# Directv Universal remote with R10 Help



## crwmlw (Nov 5, 2005)

Ok everyone I just swapped out my Old Hughes for an R10 Dvr, the problem is the blue Directv Universal Remote that I have does not have the code for the R10?? I tried all codes with no luck, i also did a code search but it wants you to hit sat then power until it shuts off! The problem is its a DVR so it doesnt shut off which means I cant tell if that code works.... Any ideas?


----------



## Edmund (Nov 8, 2002)

The code is SAT 1142.


----------



## crwmlw (Nov 5, 2005)

Ok thanks that code works but the DirectV Button wont acess the main menu but it does with the remote it came with and another Directv DVR but not the R10, Is it another key?


----------



## Edmund (Nov 8, 2002)

Yes, the menu key won't work on series 2 dtivos on the blue remote. You can make any other key a menu with advanced code 058.

1. press SAT
2. press and hold SETUP for two blinks
3. enter 9-9-4
4. tap SETUP for one blink
5. enter 0-5-8
6. pick a key, other then MENU.

Also map advanced code 150 to the GUIDE key, if you're going to use both the blue remote and R10 remote. The blue remote has series one commands where the R10 has series two commands, the Dtivo will get confused seeing both.


----------



## crwmlw (Nov 5, 2005)

I'll try that, one other thing please? I noticed if I hit the guide button it doesnt work either, it works as a channel back button. If I can get a button to work for the guide that be great? Can I program the actual guide button to work for series 2?


----------



## crwmlw (Nov 5, 2005)

Ok I just noticed the bottom half of your last message regarding the guide. Thanks. That was it. Before I read your post I realized the left arrow key was operating the menu so I assigned another key for the menu function but the left arrow key still functions as the menu key as well!!! How can I change the left arrow key back to a left arrow?
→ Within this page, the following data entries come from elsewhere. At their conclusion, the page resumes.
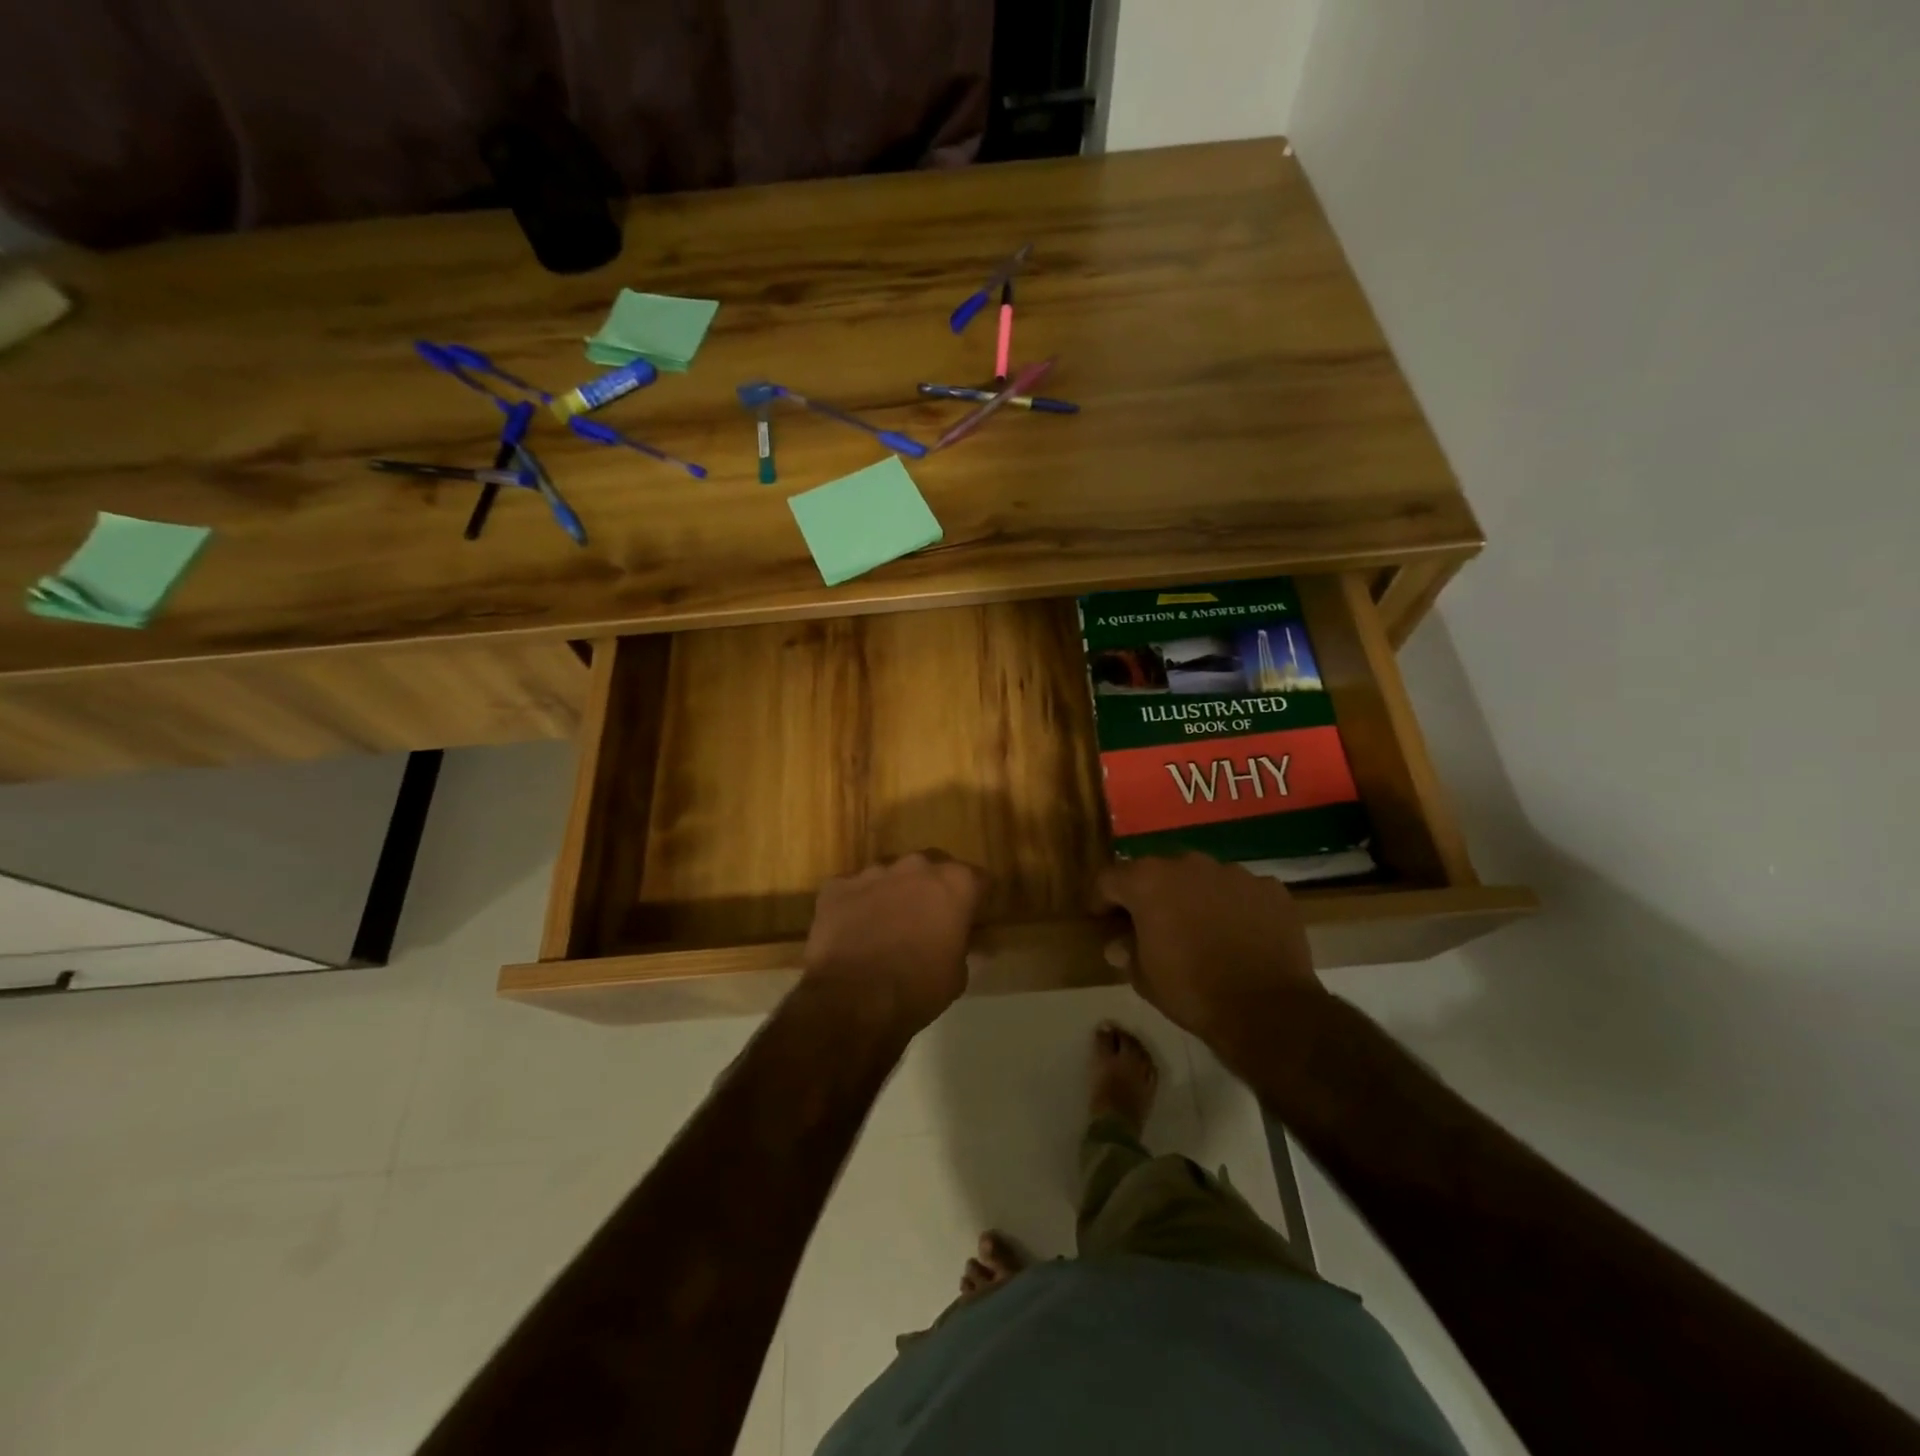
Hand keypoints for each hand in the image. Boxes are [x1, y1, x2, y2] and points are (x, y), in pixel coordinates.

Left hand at [801, 852, 985, 1033]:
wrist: (854, 998)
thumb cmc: (918, 987)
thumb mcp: (957, 974)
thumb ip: (961, 946)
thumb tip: (958, 941)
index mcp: (955, 883)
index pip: (978, 880)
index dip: (974, 900)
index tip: (969, 918)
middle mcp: (917, 866)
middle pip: (932, 867)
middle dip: (932, 888)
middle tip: (928, 920)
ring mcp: (874, 872)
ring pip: (890, 875)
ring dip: (893, 894)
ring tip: (887, 927)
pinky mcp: (838, 886)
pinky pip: (853, 890)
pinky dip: (856, 905)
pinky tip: (853, 932)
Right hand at [1095, 853, 1322, 1045]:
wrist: (1268, 1010)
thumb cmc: (1192, 991)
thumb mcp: (1144, 978)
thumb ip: (1127, 951)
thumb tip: (1119, 943)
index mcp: (1148, 881)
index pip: (1110, 879)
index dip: (1102, 900)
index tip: (1103, 920)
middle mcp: (1188, 865)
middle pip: (1157, 872)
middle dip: (1151, 895)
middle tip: (1152, 926)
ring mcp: (1233, 873)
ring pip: (1202, 879)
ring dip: (1194, 898)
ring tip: (1200, 931)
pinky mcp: (1269, 889)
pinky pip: (1240, 892)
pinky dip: (1233, 908)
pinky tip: (1239, 936)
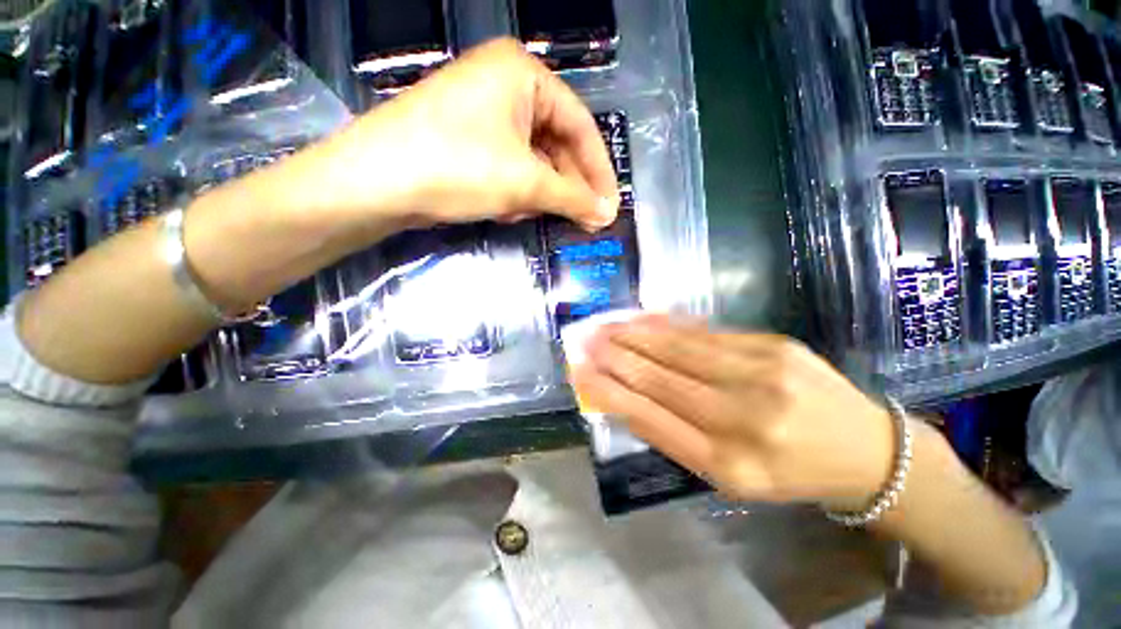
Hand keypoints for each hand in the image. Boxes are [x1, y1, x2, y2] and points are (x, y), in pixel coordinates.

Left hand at [285, 37, 619, 244]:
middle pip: (556, 145)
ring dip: (534, 193)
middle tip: (582, 221)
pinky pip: (510, 167)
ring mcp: (484, 113)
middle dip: (564, 188)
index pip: (581, 126)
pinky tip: (503, 208)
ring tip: (521, 211)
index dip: (599, 171)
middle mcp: (505, 86)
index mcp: (523, 75)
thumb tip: (606, 215)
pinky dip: (513, 192)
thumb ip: (572, 199)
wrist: (376, 183)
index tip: (610, 206)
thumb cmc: (458, 167)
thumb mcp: (525, 184)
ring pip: (533, 162)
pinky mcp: (469, 140)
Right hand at [568, 315, 896, 510]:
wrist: (866, 451)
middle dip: (615, 356)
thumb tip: (626, 397)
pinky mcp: (774, 345)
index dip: (610, 393)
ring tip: (606, 325)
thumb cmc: (788, 471)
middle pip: (660, 378)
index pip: (651, 419)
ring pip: (678, 349)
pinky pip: (706, 333)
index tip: (581, 374)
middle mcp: (744, 419)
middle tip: (585, 339)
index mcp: (730, 464)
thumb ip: (676, 435)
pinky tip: (644, 318)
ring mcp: (763, 375)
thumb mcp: (729, 474)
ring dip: (635, 335)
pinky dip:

Or cant I? Thank you so much gain. Hope you have a godd New YEar


----------



## Edmund (Nov 8, 2002)

You could always enter the menu be hitting the left cursor key, but if you truely mapped the menu command to the left cursor here's how to restore the key:

1. sat
2. press and hold SETUP for two blinks
3. enter 9-9-4
4. press the left cursor key
5. press the left cursor key again

The thing with left cursor key is, if you hit exit from the Now Playing List to go to live tv, hitting the left cursor key will take back to the NPL. Whereever you exit the menu, the left cursor bring you back there.


----------



## crwmlw (Nov 5, 2005)

Thanks so much, and Directv said no way that remote will work with that DVR. I really appreciate your help on this very much. Chuck


----------